__Okuma parçası__
————
"Antropozen devri" diye bir sorun ve Türkiye

Zen Budizmi Batı felsefesi üzerinden inceleyen sağlam bir denemeyle meşgul olurken, kafa dağıtmak için metroda Ursula K. Le Guin, vapurde Boris Akunin'in "Türk Gambiti" kitaplarını karıştırıyorum. İki kitabı da daha önce Almancalarından didikleyip yarım bırakmıştım. Le Guin'in kitabını özellikle sonuna kadar okumuyorum, zira benim için özel bir anlamı var, anılar...
   Türkiye'nin kısır gündemine kapılmak yerine, Dünyayı ilgilendiren sahici konularla ve başka ülkelerle, tarihle ilgilenmek çok daha cazip geliyor, çünkü hareket ve de bereket Türkiye'de değil, Türkiye'nin dışında. Ülkedeki bekleme dönemi sona ermiş gibi görünmüyor, "aslında" ne olduğu konusundaki spekülasyonları alt alta yazsanız, en kral gerilim hikayesini elde edebilirsiniz, ama bu bile ilgi uyandırmıyor. Dünya Türkiye'ye olan ilgisini kaybetti. Herşeyi parayla ve metreyle ölçen bir çevre için bunun anlamı elbette sadece "daha az turist" falan, ama ayrıntıların çok önemli olduğu çağımızda, kuyumcunun işini oduncuya yaptırırsanız, verdiğiniz zarar eskisi gibi metreyle değil, katlanarak büyüyen metrekare ve metreküple ölçülüyor. Tam da bu noktada, geleceğe ayak uydurmak konusunda Türkiye'nin normalleşmesini beklemenin anlamı ve anlamsızlığını konuşmak önem kazanıyor.
   İnsanoğlu/İnsankızı eskiden doğaya tâbi bir hayat sürerken endüstrileşme ile birlikte, Dünyadaki yaşamın kaderini -negatif anlamda- belirleyebilecek bir tür haline geldi. Tüm yıkıcı yanlarına rağmen kapitalizmin hayatımıza soktuğu yenilikler muazzam. Hatta bizzat yaşadığım son 20 yıl bile gelişmelerin boyutu ve hızı konusunda sağlam veriler sunabiliyor. Mesela ben bu satırları bir iPad'de, ona Bluetooth teknolojisiyle bağlı, biriki milimetrelik karton inceliğinde bir klavyeyle yazıyorum. Evet yirmi yıl önce böyle şeyler James Bond filmlerinde bile yoktu, ama bu hızlı gelişmenin sonucu olarak Yeryüzünün tarihi de değişti, üstelik bu, Osmanlı Türk tarihini -topraklarını genişletince "Yükselme devri", toprakları azalınca "gerileme devri" ilan eden feodal Türk tarihçiliğinin zihniyetini temel alıp, "Gene toprak alalım, böylece yükselmiş oluruz" tipi düz mantıkla kıyaslanmayacak kadar karmaşık, derin ve kapsamlı bir fikriyatı benimsememiz gerektiğine işaret ediyor.
————
__Veri kümesi kayıtları__

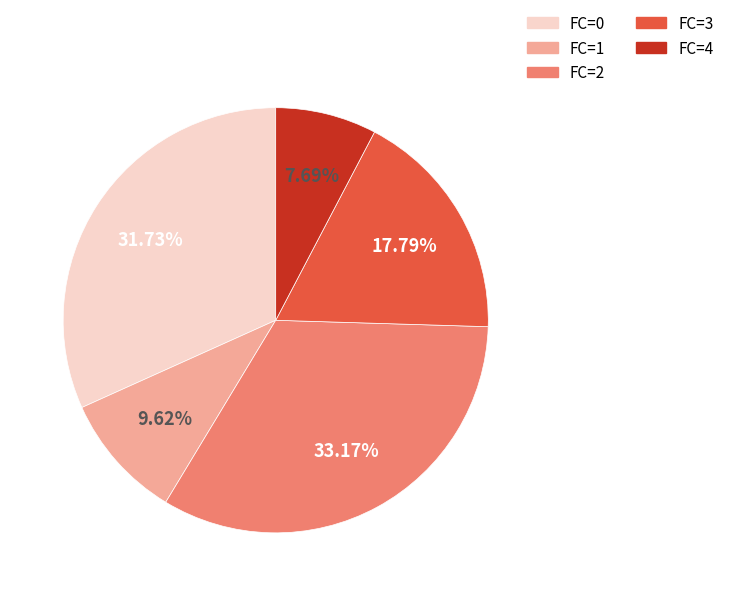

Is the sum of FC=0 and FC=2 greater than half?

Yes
————
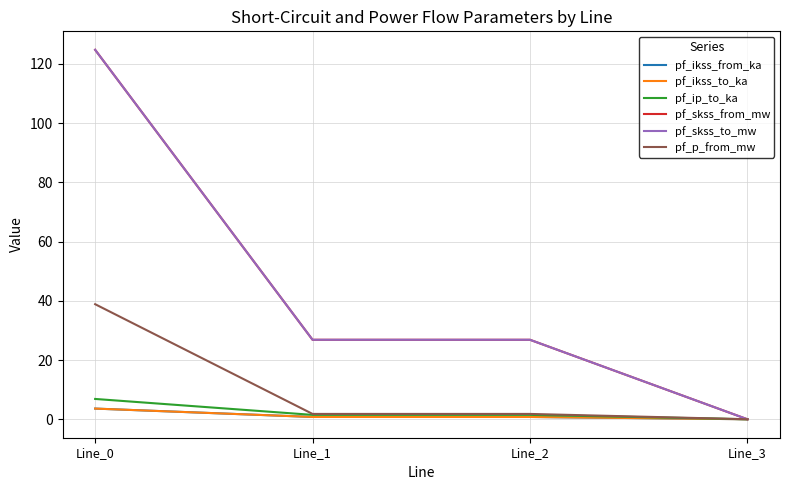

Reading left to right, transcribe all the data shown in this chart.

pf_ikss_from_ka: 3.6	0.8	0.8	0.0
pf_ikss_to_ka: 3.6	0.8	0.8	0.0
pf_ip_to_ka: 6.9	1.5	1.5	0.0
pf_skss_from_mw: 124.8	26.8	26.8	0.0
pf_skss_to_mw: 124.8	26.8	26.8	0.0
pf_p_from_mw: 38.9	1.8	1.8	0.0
————
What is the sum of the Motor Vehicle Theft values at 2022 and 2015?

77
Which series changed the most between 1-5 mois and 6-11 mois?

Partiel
————
__Çalışma yönergesi 1__
Okuma parçasına göre yazar bu satırları hangi cihazda yazmaktadır?
__Çalışma yönergesi 2__
Aşağıdaki ifadelerin okuma parçasıyla uyuşup uyuşmadığını belirtiniz; her biri için evet ya da hayır deyip kararınızı dayandırdığınız sözleri parçadan aynen aktarınız.
(a) Yazar, Le Guin'in kitabını sonuna kadar okumaktadır.
(b) Yazara göre Dünya, Türkiye'ye olan ilgisini kaybetmiştir.
(c) Yazar, iki kitabı da daha önce Almancalarından okumaya başlayıp yarım bırakmıştır.
Bu çalışmada kayıtlara başvurmanız gerekmemektedir.

__Alıştırma yanıtı 1__
Bir iPad'de, ona Bluetooth teknolojisiyle bağlı bir klavyeyle yazmaktadır.

__Alıştırma yanıtı 2__
(a) Hayır: "Le Guin'in kitabını özellikle sonuna kadar okumuyorum"
(b) Evet: "Dünya Türkiye'ye olan ilgisini kaybetti."
(c) Evet: "İki kitabı da daha önce Almancalarından didikleyip yarım bırakmıştım."